--- Text for analysis Enclosed Below ---
From the VDBE output you originally posted, you are doing a fair amount of
work for each deleted row:
- Index search to find the next row from EXAMINATIONS to delete
- Removing the row from 3 indexes on EXAMINATIONS
- (trigger) Remove related row in SPIRO_TEST from 2 indexes on SPIRO_TEST
- (trigger) Remove related row in SPIRO_TEST
- Remove the row from EXAMINATIONS

Check your cache size. If the above work is causing the 75 page entry
cache to thrash, you're likely to hit worst case performance as the
thrashing pages may be being accessed in a cyclical fashion. Not sure how
like it is that your page cache is not big enough. How big is a row of
data, typically?

Also, a 60x slowdown is not to be unexpected. The PC version, while
probably having the same SQLite page cache size in the SQLite app itself,
will most likely be reading and writing to the OSes cache at memory to
memory copy speed most of the time, with synchronous writes only done when
needed. The embedded platform you're using probably writes straight to
FLASH, which is necassarily a synchronous operation if your OS doesn't
have a cache between your app and the FLASH FS. While flash writes are low
latency, they are also low bandwidth, and won't be within an order of
magnitude of performance when compared to a desktop PC write to OS
filesystem cache.
--- End of Enclosed Text for analysis ---
Assigned task 1:
Decide whether each statement agrees with the SQLite passage. Answer yes or no and quote the deciding words of the passage.
(a) The page cache in question holds 75 page entries.
(b) Flash writes are described as high bandwidth.
(c) For each deleted row, the row is removed from 3 indexes on EXAMINATIONS.
Assigned task 2:
Extract, word for word, the portion of the SQLite passage from "From the VDBE" to "data, typically?".
Use only the SQLite passage to respond.
--- Dataset extract Enclosed Below ---
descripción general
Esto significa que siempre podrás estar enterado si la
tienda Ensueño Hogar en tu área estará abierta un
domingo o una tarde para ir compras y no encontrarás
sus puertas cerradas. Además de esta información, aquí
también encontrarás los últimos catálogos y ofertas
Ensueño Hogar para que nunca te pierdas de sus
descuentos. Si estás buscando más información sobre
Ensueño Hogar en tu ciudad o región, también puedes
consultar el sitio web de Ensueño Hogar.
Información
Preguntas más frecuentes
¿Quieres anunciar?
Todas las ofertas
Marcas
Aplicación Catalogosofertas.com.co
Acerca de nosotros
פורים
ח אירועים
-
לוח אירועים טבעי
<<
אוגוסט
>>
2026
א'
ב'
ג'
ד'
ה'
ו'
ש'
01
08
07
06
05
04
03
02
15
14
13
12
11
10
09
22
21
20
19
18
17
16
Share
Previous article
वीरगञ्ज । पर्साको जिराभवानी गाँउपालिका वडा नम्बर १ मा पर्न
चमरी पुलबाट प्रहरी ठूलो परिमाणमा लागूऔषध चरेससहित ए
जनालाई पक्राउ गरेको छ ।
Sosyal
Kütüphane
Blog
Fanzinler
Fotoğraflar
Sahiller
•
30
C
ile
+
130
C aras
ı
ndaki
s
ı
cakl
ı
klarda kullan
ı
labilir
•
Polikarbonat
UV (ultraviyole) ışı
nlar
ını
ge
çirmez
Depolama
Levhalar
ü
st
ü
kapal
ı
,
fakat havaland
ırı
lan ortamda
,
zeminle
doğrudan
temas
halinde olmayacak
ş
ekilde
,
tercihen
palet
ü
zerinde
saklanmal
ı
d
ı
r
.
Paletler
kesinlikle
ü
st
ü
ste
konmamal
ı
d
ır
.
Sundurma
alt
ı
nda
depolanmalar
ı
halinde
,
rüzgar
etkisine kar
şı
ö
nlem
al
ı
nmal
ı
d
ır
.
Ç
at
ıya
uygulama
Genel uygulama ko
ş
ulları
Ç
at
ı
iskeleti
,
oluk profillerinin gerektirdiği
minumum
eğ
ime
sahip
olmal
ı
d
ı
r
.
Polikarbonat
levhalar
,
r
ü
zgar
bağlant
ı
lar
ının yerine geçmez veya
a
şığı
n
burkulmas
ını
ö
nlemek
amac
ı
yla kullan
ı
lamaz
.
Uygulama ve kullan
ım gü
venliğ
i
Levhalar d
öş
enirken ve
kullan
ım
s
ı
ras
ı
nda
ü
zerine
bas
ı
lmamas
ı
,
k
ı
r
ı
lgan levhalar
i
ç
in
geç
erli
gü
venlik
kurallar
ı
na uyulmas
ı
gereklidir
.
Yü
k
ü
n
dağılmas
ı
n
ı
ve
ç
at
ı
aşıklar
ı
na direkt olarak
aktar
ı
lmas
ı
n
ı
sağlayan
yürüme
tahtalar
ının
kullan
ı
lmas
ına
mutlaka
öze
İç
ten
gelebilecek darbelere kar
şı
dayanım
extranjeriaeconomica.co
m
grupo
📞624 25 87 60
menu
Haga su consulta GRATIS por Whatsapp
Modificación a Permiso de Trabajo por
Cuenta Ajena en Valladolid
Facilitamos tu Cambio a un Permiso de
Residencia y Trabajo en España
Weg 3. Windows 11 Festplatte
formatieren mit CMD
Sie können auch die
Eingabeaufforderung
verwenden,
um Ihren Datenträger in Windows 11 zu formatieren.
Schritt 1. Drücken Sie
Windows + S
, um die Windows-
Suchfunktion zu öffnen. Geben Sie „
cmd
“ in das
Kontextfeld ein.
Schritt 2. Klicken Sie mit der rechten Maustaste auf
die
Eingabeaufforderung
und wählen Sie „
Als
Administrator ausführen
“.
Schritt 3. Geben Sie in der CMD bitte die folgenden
--- End of Enclosed Dataset extract ---
Exercise result 1:
(a) Yes: "If the above work is causing the 75 page entry cache to thrash"
(b) No: "they are also low bandwidth"
(c) Yes: "Removing the row from 3 indexes on EXAMINATIONS"

Exercise result 2:
From the VDBE output you originally posted, you are doing a fair amount of
work for each deleted row:
- Index search to find the next row from EXAMINATIONS to delete
- Removing the row from 3 indexes on EXAMINATIONS
- (trigger) Remove related row in SPIRO_TEST from 2 indexes on SPIRO_TEST
- (trigger) Remove related row in SPIRO_TEST
- Remove the row from EXAMINATIONS

Check your cache size. If the above work is causing the 75 page entry
cache to thrash, you're likely to hit worst case performance as the
thrashing pages may be being accessed in a cyclical fashion. Not sure how
like it is that your page cache is not big enough. How big is a row of
data, typically?